Summer 2011

Case Study: Bilateral Coronal Synostosis

"You know you're doing the right thing when your kid is happy going to see her doctors," said Sharyn Ruso.

Her daughter, Samantha, was diagnosed at 2 months old with bilateral coronal synostosis, a congenital disorder in which the bones of the skull fuse prematurely. By the time she was 1 year old, she had had several craniofacial operations at a university hospital near her home to treat the condition.

Her craniosynostosis recurred, creating ongoing complications. When she was 4, Samantha began losing motion on one side. Her parents brought her to UCSF Benioff Children's Hospital, where she was evaluated by Professor Warwick Peacock, M.D., a neurological surgeon. He diagnosed a Chiari type I malformation, a downward displacement of the brain at the base of the skull.

The condition, caused by the re-fusing of her skull plates, constricted the brain's ability to grow normally. Peacock and Professor William Hoffman, M.D., chief of plastic and reconstructive surgery, performed bony decompression surgery that same evening.

Since then, Samantha has been followed in the Center for Craniofacial Anomalies at UCSF to monitor her facial growth and development. This allowed coordination of orthodontic and surgical care.

13-hour Surgery

When she was 11, Hoffman performed a LeFort III advancement of the midface. The 13-hour surgery involved cutting the upper jaw and cheekbones as a unit to advance them forward, then bone grafting from her hip to fill in the spaces.

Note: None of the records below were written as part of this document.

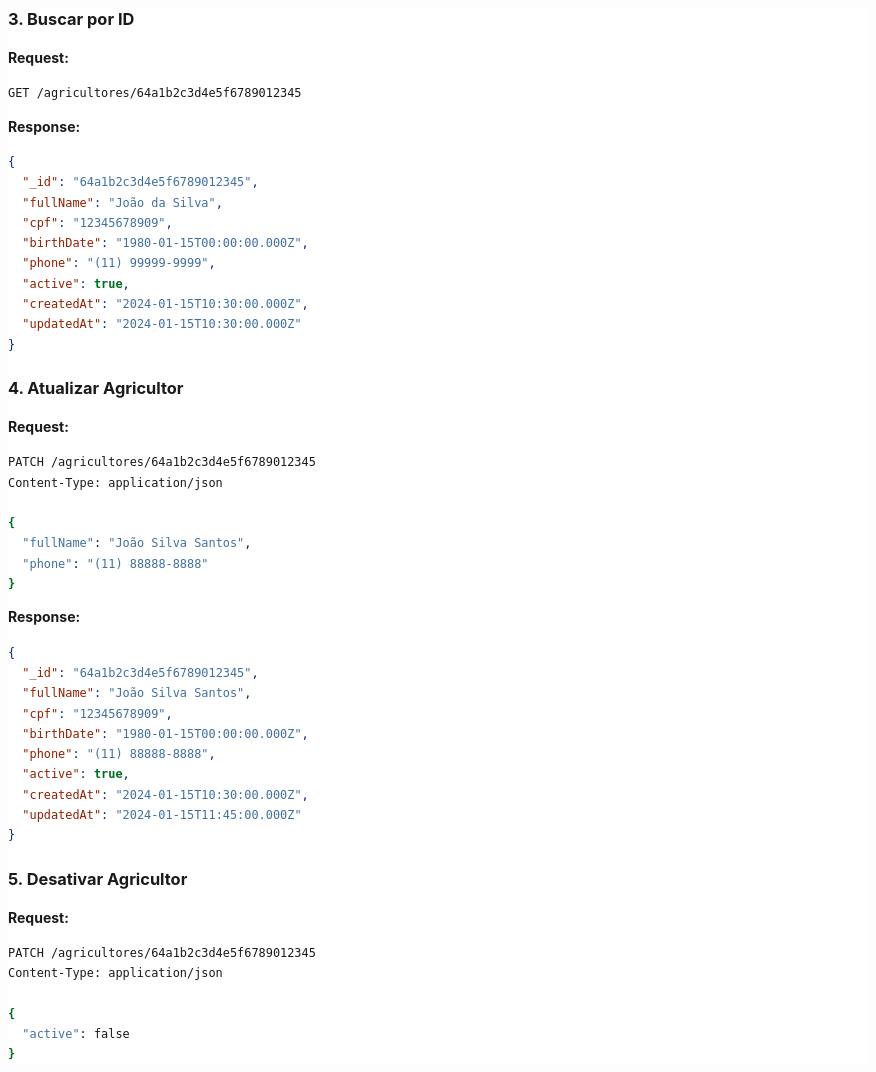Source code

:### 3. Buscar por ID

**Request:**
```bash
GET /agricultores/64a1b2c3d4e5f6789012345
```

**Response:**
```json
{
  "_id": "64a1b2c3d4e5f6789012345",
  "fullName": "João da Silva",
  "cpf": "12345678909",
  "birthDate": "1980-01-15T00:00:00.000Z",
  "phone": "(11) 99999-9999",
  "active": true,
  "createdAt": "2024-01-15T10:30:00.000Z",
  "updatedAt": "2024-01-15T10:30:00.000Z"
}
```

### 4. Atualizar Agricultor

**Request:**
```bash
PATCH /agricultores/64a1b2c3d4e5f6789012345
Content-Type: application/json

{
  "fullName": "João Silva Santos",
  "phone": "(11) 88888-8888"
}
```

**Response:**
```json
{
  "_id": "64a1b2c3d4e5f6789012345",
  "fullName": "João Silva Santos",
  "cpf": "12345678909",
  "birthDate": "1980-01-15T00:00:00.000Z",
  "phone": "(11) 88888-8888",
  "active": true,
  "createdAt": "2024-01-15T10:30:00.000Z",
  "updatedAt": "2024-01-15T11:45:00.000Z"
}
```

### 5. Desativar Agricultor

**Request:**
```bash
PATCH /agricultores/64a1b2c3d4e5f6789012345
Content-Type: application/json

{
  "active": false
}
```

The surgery rebuilt the eye sockets, allowing Samantha to close her eyes during sleep as well as correcting her bite.

"I just love UCSF,” said Sharyn. "The doctors listen to the patients and the parents. I can call and get Dr. Hoffman or someone else on the phone. If something abnormal comes up, Dr. Hoffman will say, 'Bring her on up.' "

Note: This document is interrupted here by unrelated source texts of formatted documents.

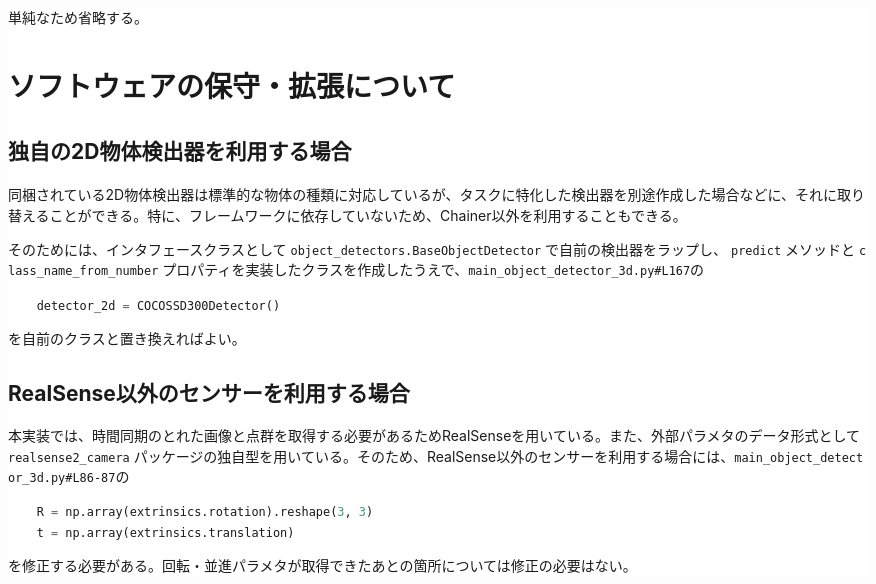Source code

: 単純なため省略する。

# ソフトウェアの保守・拡張について

## 独自の2D物体検出器を利用する場合

同梱されている2D物体検出器は標準的な物体の種類に対応しているが、タスクに特化した検出器を別途作成した場合などに、それに取り替えることができる。特に、フレームワークに依存していないため、Chainer以外を利用することもできる。

そのためには、インタフェースクラスとして `object_detectors.BaseObjectDetector` で自前の検出器をラップし、 `predict` メソッドと `class_name_from_number` プロパティを実装したクラスを作成したうえで、`main_object_detector_3d.py#L167`の

```python
    detector_2d = COCOSSD300Detector()
```

を自前のクラスと置き換えればよい。

## RealSense以外のセンサーを利用する場合

本実装では、時間同期のとれた画像と点群を取得する必要があるためRealSenseを用いている。また、外部パラメタのデータ形式として `realsense2_camera` パッケージの独自型を用いている。そのため、RealSense以外のセンサーを利用する場合には、`main_object_detector_3d.py#L86-87`の

```python
    R = np.array(extrinsics.rotation).reshape(3, 3)
    t = np.array(extrinsics.translation)
```

を修正する必要がある。回転・並進パラメタが取得できたあとの箇所については修正の必要はない。


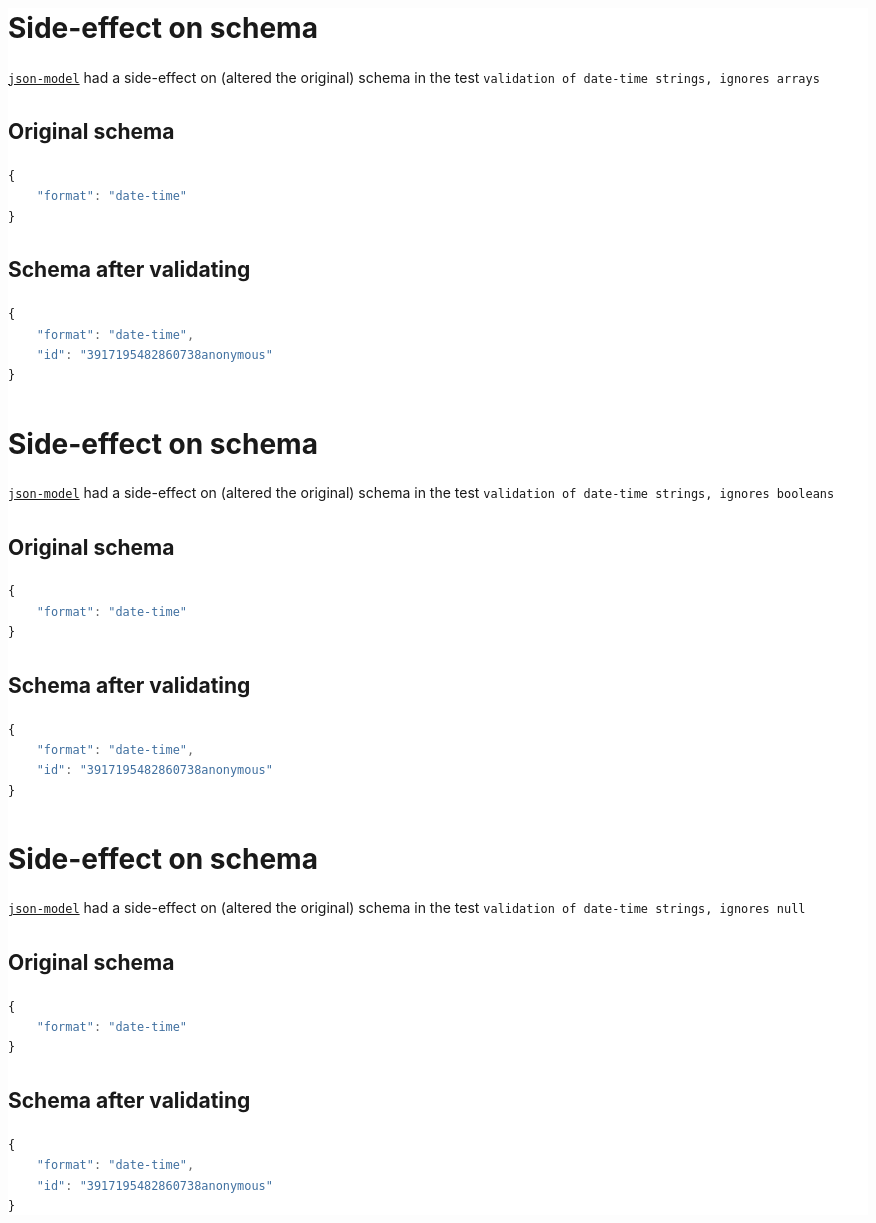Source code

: # Side-effect on schema
[`json-model`](https://github.com/geraintluff/json-model) had a side-effect on (altered the original) schema in the test `validation of date-time strings, ignores arrays`
## Original schema
```js
{
	"format": "date-time"
}
```
## Schema after validating
```js
{
	"format": "date-time",
	"id": "3917195482860738anonymous"
}
```

# Side-effect on schema
[`json-model`](https://github.com/geraintluff/json-model) had a side-effect on (altered the original) schema in the test `validation of date-time strings, ignores booleans`
## Original schema
```js
{
	"format": "date-time"
}
```
## Schema after validating
```js
{
	"format": "date-time",
	"id": "3917195482860738anonymous"
}
```

# Side-effect on schema
[`json-model`](https://github.com/geraintluff/json-model) had a side-effect on (altered the original) schema in the test `validation of date-time strings, ignores null`
## Original schema
```js
{
	"format": "date-time"
}
```
## Schema after validating
```js
{
	"format": "date-time",
	"id": "3917195482860738anonymous"
}
```
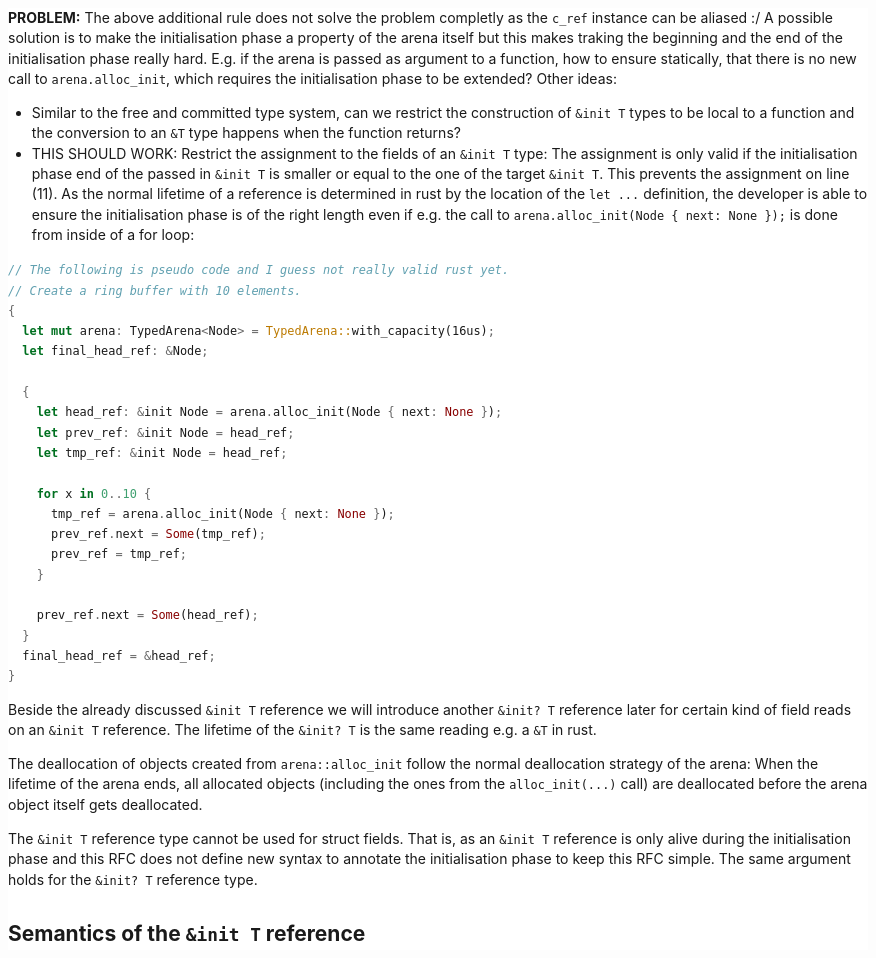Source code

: **PROBLEM:** The above additional rule does not solve the problem completly as the `c_ref` instance can be aliased :/ A possible solution is to make the initialisation phase a property of the arena itself but this makes traking the beginning and the end of the initialisation phase really hard. E.g. if the arena is passed as argument to a function, how to ensure statically, that there is no new call to `arena.alloc_init`, which requires the initialisation phase to be extended? Other ideas:
- Similar to the free and committed type system, can we restrict the construction of `&init T` types to be local to a function and the conversion to an `&T` type happens when the function returns?
- THIS SHOULD WORK: Restrict the assignment to the fields of an `&init T` type: The assignment is only valid if the initialisation phase end of the passed in `&init T` is smaller or equal to the one of the target `&init T`. This prevents the assignment on line (11). As the normal lifetime of a reference is determined in rust by the location of the `let ...` definition, the developer is able to ensure the initialisation phase is of the right length even if e.g. the call to `arena.alloc_init(Node { next: None });` is done from inside of a for loop:

``` rust
// The following is pseudo code and I guess not really valid rust yet.
// Create a ring buffer with 10 elements.
{
  let mut arena: TypedArena<Node> = TypedArena::with_capacity(16us);
  let final_head_ref: &Node;

  {
    let head_ref: &init Node = arena.alloc_init(Node { next: None });
    let prev_ref: &init Node = head_ref;
    let tmp_ref: &init Node = head_ref;

    for x in 0..10 {
      tmp_ref = arena.alloc_init(Node { next: None });
      prev_ref.next = Some(tmp_ref);
      prev_ref = tmp_ref;
    }

    prev_ref.next = Some(head_ref);
  }
  final_head_ref = &head_ref;
}
```


Beside the already discussed `&init T` reference we will introduce another `&init? T` reference later for certain kind of field reads on an `&init T` reference. The lifetime of the `&init? T` is the same reading e.g. a `&T` in rust.

The deallocation of objects created from `arena::alloc_init` follow the normal deallocation strategy of the arena: When the lifetime of the arena ends, all allocated objects (including the ones from the `alloc_init(...)` call) are deallocated before the arena object itself gets deallocated.

The `&init T` reference type cannot be used for struct fields. That is, as an `&init T` reference is only alive during the initialisation phase and this RFC does not define new syntax to annotate the initialisation phase to keep this RFC simple. The same argument holds for the `&init? T` reference type.

## Semantics of the `&init T` reference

After one surgery, Samantha developed a localized infection, which might have required further surgery for drainage. "Samantha started crying, and I started crying," said Sharyn.

Hoffman offered an alternative. If the family could bring her in every day for two weeks, he would drain the infection himself, thus avoiding surgery. "I said, 'We’ll do it,' " said Sharyn.

The continuing premature fusion of her cranial plates created septal deviation, resulting in difficulty in nasal breathing and possibly sleep apnea. When she was 14, Hoffman performed a septorhinoplasty to straighten her nasal septum. He also performed osseous genioplasty to correct her retruded chin.

In these procedures Hoffman applies techniques that are also used in cosmetic surgery; for example, to correct residual flat contour of the cheeks, he used autologous fat injection from her abdomen.

Despite Samantha's many surgeries, her facial scars are not visible.

"My main concern is that she's able to breathe and see," Sharyn said. "Dr. Hoffman not only helped her breathe better, he also helped her look better. Kids don’t tease her any more. She's a totally different girl now, and her self-esteem is really high."

Samantha recently started high school, where she is a straight-A student and a star volleyball player.